::: Exercise inputs :::
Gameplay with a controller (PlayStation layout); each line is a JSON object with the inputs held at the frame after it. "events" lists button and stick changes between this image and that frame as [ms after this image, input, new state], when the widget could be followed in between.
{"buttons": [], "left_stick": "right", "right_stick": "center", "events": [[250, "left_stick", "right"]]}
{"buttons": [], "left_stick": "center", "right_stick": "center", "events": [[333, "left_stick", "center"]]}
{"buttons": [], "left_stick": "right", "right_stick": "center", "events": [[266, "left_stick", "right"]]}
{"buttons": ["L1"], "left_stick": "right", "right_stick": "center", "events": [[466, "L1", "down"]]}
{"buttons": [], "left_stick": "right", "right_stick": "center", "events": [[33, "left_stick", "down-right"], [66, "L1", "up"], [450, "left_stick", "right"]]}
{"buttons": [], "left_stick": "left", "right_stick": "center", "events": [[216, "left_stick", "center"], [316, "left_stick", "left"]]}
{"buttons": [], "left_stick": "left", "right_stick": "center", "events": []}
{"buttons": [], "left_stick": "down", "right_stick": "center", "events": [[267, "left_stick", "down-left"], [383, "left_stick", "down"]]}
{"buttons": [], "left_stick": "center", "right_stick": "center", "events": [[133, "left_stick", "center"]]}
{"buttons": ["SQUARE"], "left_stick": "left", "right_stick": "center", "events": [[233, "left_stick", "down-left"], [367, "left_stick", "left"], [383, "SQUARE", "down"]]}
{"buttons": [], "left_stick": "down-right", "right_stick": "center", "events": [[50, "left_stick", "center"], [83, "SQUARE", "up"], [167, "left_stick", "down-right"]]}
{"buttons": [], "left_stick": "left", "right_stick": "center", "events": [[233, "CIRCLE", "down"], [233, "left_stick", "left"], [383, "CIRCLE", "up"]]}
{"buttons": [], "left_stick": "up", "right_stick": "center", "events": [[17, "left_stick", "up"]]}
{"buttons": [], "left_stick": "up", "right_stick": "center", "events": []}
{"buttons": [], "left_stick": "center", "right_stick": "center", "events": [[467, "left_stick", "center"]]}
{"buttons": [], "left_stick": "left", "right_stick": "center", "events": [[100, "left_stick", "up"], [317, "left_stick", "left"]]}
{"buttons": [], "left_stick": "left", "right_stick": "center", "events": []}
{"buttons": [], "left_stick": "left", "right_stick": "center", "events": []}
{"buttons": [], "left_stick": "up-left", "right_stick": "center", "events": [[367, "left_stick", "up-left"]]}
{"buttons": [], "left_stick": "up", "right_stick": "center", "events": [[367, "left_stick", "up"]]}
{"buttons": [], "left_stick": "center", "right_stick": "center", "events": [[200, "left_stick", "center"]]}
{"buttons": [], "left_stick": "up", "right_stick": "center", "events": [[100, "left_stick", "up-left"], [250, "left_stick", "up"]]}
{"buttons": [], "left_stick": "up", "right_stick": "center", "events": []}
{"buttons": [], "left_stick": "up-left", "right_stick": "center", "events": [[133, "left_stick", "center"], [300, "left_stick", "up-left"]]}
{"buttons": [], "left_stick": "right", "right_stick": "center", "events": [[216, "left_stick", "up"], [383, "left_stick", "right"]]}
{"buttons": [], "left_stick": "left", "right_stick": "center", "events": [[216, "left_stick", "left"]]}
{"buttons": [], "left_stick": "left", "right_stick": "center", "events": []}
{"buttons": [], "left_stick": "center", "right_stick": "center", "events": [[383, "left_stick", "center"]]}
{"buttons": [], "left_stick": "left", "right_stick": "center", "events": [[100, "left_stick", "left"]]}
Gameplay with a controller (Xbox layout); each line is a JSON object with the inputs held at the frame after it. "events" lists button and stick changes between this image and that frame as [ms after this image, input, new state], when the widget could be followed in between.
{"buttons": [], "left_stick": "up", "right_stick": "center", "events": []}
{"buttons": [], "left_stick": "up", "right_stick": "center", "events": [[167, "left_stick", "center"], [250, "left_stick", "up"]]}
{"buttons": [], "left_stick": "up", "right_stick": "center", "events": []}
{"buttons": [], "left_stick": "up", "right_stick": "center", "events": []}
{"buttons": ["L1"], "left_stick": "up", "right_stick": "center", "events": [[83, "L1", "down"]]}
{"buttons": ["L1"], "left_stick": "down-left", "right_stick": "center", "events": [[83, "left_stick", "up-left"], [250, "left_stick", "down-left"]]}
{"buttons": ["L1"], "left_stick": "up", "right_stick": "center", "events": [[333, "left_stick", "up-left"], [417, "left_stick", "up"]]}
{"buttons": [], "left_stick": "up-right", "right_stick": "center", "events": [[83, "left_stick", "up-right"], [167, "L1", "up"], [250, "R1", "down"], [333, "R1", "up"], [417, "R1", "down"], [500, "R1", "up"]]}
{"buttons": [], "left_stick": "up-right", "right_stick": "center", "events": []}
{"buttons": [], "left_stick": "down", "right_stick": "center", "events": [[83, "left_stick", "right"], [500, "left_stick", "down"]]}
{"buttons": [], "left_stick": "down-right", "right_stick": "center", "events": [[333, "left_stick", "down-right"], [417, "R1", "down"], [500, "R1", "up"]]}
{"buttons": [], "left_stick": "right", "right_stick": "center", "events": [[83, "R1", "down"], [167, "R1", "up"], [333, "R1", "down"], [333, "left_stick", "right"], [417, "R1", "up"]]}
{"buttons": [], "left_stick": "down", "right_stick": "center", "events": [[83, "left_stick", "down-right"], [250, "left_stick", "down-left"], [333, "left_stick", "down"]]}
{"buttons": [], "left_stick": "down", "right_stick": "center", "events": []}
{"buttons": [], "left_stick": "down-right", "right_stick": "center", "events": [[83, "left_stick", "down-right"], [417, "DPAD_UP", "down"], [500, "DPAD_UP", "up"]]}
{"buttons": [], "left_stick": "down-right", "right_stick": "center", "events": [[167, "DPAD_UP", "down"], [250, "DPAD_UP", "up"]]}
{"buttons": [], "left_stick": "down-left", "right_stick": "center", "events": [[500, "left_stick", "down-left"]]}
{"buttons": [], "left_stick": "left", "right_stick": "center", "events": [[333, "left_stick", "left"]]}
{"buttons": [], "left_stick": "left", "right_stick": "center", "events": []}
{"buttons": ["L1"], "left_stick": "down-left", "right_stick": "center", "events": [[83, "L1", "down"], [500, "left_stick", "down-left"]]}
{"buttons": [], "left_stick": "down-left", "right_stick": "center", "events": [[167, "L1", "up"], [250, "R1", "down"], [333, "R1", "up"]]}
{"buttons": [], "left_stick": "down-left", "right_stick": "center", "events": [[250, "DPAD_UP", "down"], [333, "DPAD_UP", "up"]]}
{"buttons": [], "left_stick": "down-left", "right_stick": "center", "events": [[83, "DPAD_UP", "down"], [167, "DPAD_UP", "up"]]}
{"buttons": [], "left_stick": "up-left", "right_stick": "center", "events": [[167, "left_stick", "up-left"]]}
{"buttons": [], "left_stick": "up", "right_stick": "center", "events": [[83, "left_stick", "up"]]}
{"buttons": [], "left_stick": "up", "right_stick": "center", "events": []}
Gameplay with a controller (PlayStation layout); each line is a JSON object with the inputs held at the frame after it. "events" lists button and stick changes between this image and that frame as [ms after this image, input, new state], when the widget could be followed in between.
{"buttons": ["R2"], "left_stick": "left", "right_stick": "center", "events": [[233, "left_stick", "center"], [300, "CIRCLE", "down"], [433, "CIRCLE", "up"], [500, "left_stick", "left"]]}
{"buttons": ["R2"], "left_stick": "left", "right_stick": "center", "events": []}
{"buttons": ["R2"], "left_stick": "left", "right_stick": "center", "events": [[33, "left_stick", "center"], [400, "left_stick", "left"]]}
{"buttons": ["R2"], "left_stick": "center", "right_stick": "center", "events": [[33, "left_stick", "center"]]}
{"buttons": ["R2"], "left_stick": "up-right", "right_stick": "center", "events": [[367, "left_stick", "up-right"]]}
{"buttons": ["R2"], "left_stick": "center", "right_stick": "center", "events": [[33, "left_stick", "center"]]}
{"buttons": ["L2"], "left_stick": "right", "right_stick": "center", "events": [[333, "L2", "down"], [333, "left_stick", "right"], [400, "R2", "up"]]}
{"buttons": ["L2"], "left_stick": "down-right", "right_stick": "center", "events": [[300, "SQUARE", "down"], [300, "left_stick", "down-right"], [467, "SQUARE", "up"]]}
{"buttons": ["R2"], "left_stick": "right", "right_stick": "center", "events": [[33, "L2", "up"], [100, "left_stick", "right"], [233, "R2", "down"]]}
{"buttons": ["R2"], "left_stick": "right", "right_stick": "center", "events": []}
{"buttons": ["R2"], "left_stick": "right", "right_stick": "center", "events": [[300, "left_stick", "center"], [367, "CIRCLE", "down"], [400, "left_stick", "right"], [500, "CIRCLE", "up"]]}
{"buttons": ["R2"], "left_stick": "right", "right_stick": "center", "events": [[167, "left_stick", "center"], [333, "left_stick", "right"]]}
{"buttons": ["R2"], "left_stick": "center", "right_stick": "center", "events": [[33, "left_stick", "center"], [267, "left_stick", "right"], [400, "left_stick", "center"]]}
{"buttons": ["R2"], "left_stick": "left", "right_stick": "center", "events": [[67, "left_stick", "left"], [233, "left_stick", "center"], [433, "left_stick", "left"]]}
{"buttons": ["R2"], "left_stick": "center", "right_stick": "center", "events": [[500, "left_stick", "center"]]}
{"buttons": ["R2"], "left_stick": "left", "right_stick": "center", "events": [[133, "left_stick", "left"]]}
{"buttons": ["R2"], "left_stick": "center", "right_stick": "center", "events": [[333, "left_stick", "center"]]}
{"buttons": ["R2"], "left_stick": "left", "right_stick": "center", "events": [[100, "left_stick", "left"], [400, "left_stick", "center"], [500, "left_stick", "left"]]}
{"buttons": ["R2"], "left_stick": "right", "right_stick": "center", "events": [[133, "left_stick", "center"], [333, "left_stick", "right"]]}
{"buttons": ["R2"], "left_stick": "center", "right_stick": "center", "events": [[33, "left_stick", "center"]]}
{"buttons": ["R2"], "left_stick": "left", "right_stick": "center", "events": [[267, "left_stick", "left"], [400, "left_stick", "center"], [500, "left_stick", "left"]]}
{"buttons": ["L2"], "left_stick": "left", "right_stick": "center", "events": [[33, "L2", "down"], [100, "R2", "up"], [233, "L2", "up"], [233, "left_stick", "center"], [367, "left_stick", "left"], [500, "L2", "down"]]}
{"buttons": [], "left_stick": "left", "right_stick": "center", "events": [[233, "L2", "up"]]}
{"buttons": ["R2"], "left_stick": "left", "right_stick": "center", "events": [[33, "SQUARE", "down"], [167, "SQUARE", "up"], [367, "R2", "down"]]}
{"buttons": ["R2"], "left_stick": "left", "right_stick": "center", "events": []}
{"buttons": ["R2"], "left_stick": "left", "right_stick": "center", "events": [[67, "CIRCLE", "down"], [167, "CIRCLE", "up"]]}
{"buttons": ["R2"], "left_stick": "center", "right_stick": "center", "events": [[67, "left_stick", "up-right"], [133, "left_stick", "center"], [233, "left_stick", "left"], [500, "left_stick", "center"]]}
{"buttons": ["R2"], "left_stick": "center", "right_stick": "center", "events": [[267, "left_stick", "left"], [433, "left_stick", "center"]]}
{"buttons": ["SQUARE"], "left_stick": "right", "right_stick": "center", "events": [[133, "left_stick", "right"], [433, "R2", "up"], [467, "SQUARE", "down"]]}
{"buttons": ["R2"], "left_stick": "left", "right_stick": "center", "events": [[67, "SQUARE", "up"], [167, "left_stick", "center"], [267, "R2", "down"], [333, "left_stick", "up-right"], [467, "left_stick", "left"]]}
:::
The lines sought are those in the data above that include the string "CIRCLE"; copy each one.

{"buttons": [], "left_stick": "left", "right_stick": "center", "events": [[233, "CIRCLE", "down"], [233, "left_stick", "left"], [383, "CIRCLE", "up"]]}
{"buttons": ["R2"], "left_stick": "left", "right_stick": "center", "events": [[233, "left_stick", "center"], [300, "CIRCLE", "down"], [433, "CIRCLE", "up"], [500, "left_stick", "left"]]}
{"buttons": ["R2"], "left_stick": "right", "right_stick": "center", "events": [[300, "left_stick", "center"], [367, "CIRCLE", "down"], [400, "left_stick", "right"], [500, "CIRCLE", "up"]]}
{"buttons": ["R2"], "left_stick": "left", "right_stick": "center", "events": [[67, "CIRCLE", "down"], [167, "CIRCLE", "up"]]}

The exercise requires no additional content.